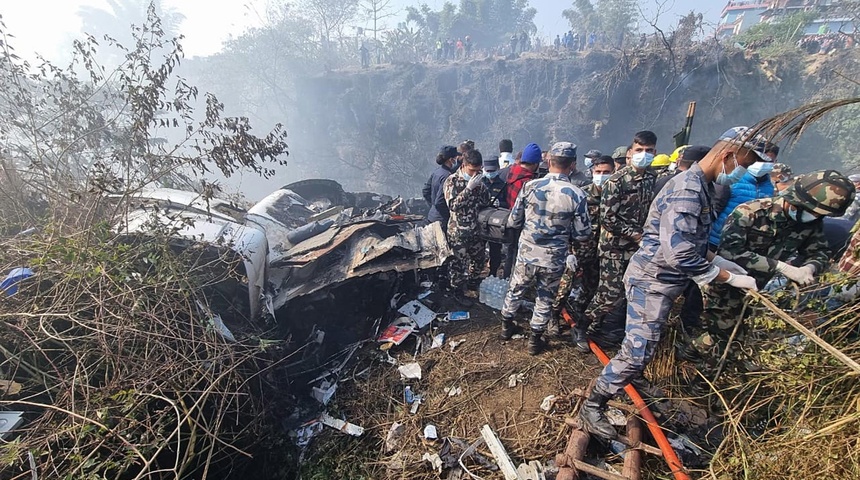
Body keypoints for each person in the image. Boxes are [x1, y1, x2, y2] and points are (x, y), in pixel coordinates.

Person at [578, 127, 764, 440]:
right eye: (743, 165)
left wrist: (721, 263)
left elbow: (692, 243)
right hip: (652, 281)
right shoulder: (687, 191)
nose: (741, 173)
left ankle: (625, 377)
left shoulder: (700, 186)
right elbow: (679, 254)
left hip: (661, 281)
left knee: (641, 347)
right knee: (638, 351)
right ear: (728, 156)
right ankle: (593, 404)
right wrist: (728, 277)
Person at [689, 170, 856, 362]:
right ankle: (701, 379)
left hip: (761, 289)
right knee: (725, 341)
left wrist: (809, 267)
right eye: (813, 212)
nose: (815, 217)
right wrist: (780, 267)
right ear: (797, 201)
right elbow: (730, 252)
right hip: (728, 285)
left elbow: (819, 252)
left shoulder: (810, 223)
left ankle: (694, 351)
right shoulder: (751, 212)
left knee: (738, 336)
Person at [500, 142, 592, 355]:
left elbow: (513, 221)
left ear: (548, 161)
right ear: (572, 165)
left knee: (516, 288)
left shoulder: (530, 187)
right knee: (545, 296)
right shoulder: (577, 194)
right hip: (554, 257)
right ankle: (534, 340)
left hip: (527, 252)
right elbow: (582, 234)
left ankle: (506, 327)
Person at [583, 131, 658, 348]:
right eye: (639, 150)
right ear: (630, 153)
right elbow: (608, 219)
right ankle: (582, 325)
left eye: (649, 151)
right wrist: (635, 234)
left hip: (637, 248)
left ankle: (605, 330)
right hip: (613, 247)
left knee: (629, 293)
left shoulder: (651, 179)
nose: (644, 155)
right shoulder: (616, 182)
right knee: (609, 294)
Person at [554, 155, 615, 338]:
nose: (602, 176)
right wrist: (569, 252)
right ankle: (553, 316)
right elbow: (566, 225)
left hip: (602, 253)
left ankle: (584, 317)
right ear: (592, 172)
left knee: (593, 288)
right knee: (563, 288)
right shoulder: (582, 195)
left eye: (606, 172)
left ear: (614, 173)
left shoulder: (615, 196)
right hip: (578, 251)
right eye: (598, 172)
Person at [708, 136, 776, 250]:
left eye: (768, 161)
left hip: (738, 245)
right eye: (760, 160)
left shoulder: (769, 187)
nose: (763, 164)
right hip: (714, 240)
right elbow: (715, 208)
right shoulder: (731, 178)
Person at [443, 149, 491, 307]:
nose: (475, 174)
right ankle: (457, 292)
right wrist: (468, 189)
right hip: (458, 232)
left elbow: (484, 202)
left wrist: (483, 189)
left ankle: (472, 284)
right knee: (458, 265)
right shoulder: (452, 181)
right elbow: (453, 205)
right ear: (464, 165)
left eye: (478, 170)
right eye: (472, 170)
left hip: (476, 231)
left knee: (478, 261)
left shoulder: (479, 182)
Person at [502, 143, 542, 278]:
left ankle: (506, 277)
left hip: (508, 219)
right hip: (522, 224)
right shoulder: (530, 182)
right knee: (519, 255)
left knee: (509, 253)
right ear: (535, 163)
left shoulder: (511, 172)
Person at [423, 145, 460, 226]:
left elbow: (425, 191)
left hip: (432, 216)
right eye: (455, 157)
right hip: (442, 220)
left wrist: (433, 206)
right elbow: (439, 202)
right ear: (451, 160)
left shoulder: (437, 172)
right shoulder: (448, 177)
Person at [483, 155, 507, 276]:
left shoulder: (503, 184)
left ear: (497, 168)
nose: (490, 173)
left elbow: (508, 204)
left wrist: (500, 203)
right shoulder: (481, 183)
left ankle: (492, 272)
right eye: (488, 171)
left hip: (494, 224)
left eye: (492, 171)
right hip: (481, 221)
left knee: (495, 250)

▸ Action item
Filter the entries and copy each line with "wrist".

▸ Task solution
left wrist: (721, 263)
right wrist: (728, 277)
left wrist: (809, 267)
right wrist: (780, 267)
right wrist: (635, 234)
right wrist: (569, 252)
right wrist: (468, 189)
left wrist: (483, 189)
left wrist: (433, 206)
left wrist: (500, 203)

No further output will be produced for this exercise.